In brief
- Oates’s November 8 tweet questioned Musk’s apparent lack of joy or humanity, sparking millions of views.
- Musk fired back with personal insults—calling her “a lazy liar and an abuser of semicolons”—and reignited debate over art vs. engineering.
- Even Musk’s own AI, Grok, weighed in, diagnosing the feud as a clash between “hyper-rationalism” and “humanistic wanderlust.”
In a peculiar collision of cultural forces, the esteemed novelist Joyce Carol Oates and the world's richest man, Elon Musk, have been duking it out in a viral slugfest over the elusive joys of ordinary life, wealth, and the presence—or absence—of "soul" in the hyper-rationalist age.
The acidic exchange, unfolding since the weekend on Musk's X platform, rapidly generated millions of views and laid bare an ever-deepening rift between the humanities’ focus on empathy and the techno-optimist’s drive for disruption.
The kerfuffle was initiated Saturday by Oates, the decorated author whose immense literary output includes over 70 published books and multiple nominations for the Pulitzer Prize. Her initial post, a cascade of subtle barbs and careful observation on Nov. 8, targeted the public persona of the world's wealthiest man, Musk, while quote-tweeting a screenshot of one of his X posts.
“So curious that such a wealthy man never posts anything that indicates that he enjoys or is even aware of what virtually everyone appreciates—scenes from nature, pet dog or cat, praise for a movie, music, a book (but doubt that he reads); pride in a friend’s or relative’s accomplishment; condolences for someone who has died; pleasure in sports, acclaim for a favorite team; references to history,” Oates tweeted. “The poorest persons on Twitter may have access to more beauty & meaning in life than the ‘most wealthy person in the world.”
The post quickly amassed nearly 5 million views, 83,000 likes, and thousands of replies, striking a deep chord with users who view the tech mogul as divorced from common human experience. The implication—that Musk, for all his monumental wealth and ambition as the architect of Tesla, SpaceX, and X itself, is adrift in a world untouched by everyday poetry—was unmistakable.
The thrilla in vanilla
The musing transformed into a no-holds-barred cage match spectacle when Musk, the self-appointed steward of free speech on X, retaliated with a series of personal and dismissive attacks. By Sunday morning, Musk had fired back, accusing the literary author of dishonesty and literary excess.

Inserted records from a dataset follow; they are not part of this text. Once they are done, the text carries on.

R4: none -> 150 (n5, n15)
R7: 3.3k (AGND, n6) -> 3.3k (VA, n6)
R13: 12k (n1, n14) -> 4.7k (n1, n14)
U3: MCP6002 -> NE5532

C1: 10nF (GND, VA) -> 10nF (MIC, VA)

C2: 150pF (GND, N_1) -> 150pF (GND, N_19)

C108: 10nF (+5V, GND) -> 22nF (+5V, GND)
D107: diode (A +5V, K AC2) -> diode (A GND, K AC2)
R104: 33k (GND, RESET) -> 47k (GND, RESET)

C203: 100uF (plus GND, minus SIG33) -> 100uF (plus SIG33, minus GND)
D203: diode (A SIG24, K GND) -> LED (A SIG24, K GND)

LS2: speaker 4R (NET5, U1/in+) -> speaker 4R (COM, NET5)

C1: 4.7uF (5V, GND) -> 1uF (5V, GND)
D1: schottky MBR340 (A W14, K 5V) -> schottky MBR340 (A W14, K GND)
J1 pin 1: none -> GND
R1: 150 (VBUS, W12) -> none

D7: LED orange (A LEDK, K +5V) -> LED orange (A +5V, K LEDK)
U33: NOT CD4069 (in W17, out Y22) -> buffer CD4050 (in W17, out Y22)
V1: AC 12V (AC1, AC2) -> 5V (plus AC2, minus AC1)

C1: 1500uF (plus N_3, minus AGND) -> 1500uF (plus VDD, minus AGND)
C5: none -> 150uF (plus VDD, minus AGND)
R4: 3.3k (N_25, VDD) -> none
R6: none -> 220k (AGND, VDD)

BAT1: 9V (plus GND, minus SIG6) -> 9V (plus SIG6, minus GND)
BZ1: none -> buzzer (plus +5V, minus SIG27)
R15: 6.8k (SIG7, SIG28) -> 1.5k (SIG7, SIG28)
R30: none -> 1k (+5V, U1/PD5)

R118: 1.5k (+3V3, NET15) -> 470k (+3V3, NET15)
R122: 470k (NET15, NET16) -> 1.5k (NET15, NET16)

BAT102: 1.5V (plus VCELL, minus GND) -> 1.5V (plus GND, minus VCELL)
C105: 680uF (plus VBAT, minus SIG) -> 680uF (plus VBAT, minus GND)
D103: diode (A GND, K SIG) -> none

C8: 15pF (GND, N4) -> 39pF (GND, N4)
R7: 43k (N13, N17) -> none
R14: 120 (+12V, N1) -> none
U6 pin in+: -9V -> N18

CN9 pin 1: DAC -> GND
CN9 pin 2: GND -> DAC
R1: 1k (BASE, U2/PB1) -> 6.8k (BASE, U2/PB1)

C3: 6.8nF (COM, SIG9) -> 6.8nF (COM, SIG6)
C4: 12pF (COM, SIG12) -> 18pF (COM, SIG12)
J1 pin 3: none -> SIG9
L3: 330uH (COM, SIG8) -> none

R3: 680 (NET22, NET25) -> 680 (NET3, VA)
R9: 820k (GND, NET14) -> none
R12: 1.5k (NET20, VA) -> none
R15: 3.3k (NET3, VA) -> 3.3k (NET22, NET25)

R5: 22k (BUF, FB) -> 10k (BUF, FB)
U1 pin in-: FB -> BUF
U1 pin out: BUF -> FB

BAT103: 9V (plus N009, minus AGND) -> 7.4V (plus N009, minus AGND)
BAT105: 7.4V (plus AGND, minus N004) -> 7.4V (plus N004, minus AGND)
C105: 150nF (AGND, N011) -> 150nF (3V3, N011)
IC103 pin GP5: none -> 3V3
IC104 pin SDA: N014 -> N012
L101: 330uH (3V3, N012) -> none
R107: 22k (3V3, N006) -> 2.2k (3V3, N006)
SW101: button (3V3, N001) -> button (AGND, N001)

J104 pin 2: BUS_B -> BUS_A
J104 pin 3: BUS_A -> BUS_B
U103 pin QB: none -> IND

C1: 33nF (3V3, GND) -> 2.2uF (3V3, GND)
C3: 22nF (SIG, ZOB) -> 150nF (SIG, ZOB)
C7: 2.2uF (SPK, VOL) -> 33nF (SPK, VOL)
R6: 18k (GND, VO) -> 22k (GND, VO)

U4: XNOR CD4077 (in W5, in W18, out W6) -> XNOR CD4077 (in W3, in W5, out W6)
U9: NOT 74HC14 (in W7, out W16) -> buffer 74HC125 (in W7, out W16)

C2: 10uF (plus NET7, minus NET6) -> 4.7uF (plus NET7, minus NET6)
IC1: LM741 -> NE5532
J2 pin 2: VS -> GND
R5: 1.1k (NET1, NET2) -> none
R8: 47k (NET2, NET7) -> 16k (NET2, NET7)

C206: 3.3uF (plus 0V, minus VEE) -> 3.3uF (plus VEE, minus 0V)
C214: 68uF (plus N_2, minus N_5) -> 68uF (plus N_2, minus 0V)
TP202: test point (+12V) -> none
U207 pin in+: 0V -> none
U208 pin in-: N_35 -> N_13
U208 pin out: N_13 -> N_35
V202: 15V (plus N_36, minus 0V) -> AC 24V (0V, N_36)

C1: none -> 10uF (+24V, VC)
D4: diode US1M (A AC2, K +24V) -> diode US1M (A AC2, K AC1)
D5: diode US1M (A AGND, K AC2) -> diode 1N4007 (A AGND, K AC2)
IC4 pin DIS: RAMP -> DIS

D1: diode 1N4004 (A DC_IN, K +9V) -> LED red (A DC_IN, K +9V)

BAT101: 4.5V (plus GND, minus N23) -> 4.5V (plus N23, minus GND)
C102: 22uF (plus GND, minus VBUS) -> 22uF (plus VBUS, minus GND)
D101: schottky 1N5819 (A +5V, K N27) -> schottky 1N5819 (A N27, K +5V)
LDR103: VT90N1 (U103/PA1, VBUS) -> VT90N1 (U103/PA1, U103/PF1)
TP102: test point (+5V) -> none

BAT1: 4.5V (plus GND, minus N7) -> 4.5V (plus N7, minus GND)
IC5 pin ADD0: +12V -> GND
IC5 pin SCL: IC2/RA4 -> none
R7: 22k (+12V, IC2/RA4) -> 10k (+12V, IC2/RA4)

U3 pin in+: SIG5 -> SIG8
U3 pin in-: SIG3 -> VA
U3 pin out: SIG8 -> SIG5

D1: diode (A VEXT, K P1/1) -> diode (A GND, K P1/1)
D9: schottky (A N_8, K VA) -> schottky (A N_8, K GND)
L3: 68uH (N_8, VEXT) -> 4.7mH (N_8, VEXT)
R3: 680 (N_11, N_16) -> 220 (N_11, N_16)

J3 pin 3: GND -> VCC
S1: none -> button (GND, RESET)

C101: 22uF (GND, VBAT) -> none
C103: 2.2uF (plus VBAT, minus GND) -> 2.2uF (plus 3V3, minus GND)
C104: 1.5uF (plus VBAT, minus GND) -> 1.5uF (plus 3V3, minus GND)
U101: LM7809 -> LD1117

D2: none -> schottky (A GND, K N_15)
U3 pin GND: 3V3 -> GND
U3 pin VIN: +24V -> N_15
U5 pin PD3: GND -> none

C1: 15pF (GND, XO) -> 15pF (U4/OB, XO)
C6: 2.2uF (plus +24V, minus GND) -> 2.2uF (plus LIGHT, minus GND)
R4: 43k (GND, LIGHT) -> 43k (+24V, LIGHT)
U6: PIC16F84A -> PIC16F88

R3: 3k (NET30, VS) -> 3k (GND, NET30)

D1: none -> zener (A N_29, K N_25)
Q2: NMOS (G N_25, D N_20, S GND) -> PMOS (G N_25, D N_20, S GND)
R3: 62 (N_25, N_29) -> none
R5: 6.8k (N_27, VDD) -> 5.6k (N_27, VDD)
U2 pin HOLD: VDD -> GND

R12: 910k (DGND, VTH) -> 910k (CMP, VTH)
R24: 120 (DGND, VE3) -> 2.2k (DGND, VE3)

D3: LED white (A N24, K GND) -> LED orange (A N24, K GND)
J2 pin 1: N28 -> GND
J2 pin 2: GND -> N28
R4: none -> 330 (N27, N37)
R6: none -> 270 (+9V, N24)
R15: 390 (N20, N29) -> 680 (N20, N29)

“Everything she says in her post about me can be shown to be demonstrably false with a simple search. Oates is a lazy liar and … an abuser of semicolons!” Musk wrote. Calling someone a semicolon abuser is bad enough, but Musk escalated his attacks: “Oates is a liar and delights in being mean. Not a good human.” And in a final, withering dart, he declared, “Eating a bag of sawdust would be vastly more enjoyable than reading the laboriously pretentious drivel of Oates.”
The ensuing hours were thick with irony. The man accused of cultural barrenness spent much of the day attempting to prove his aesthetic bonafides by referencing 1980s science-fiction cinema, citing Blade Runner and Aliens as peak artistry (true!) amid a flurry of retroactive syllabus-building that many users interpreted as only reinforcing Oates’s original critique.
More irony: One of X's most prolific users is Oates, who tweets with the enthusiasm and frequency of a teenager. As for Musk, his latest, most interesting tirades have been about the difference between "makers and takers"—people who spend their lives creating things versus people who just consume and backbite. The ranting came after Tesla shareholders awarded Musk a pay package that could be worth $1 trillion over the next decade, and all of the ensuing backlash that followed.
The episode transcended mere celebrity gossip. Oates, at 87 years old, embodies the humanities’ quiet insistence on beauty and emotional complexity; her work probes the very textures of empathy she invoked. Musk, who has declared human empathy the biggest threat to civilization, represents a relentless march toward technological singularity.
The man never sleeps and never stops building, treating each of his monumental successes as just another new level in a video game, according to his biographer, Walter Isaacson.
Can't we all just be friends?
Maybe so. In the end (at least for now), Oates, ever the detached chronicler of human folly, declined to engage in the personal mudslinging. Instead, she offered a seemingly final observation Monday, reflecting on the virtue of “empathy.”
She praised Musk, albeit wryly, for allowing such critical commentary on his platform. “It is impressive that Elon Musk allows critical commentary of himself on X,” she wrote. “That is not usually a magnanimity of spirit commensurate with the extreme type of non-empathetic person.”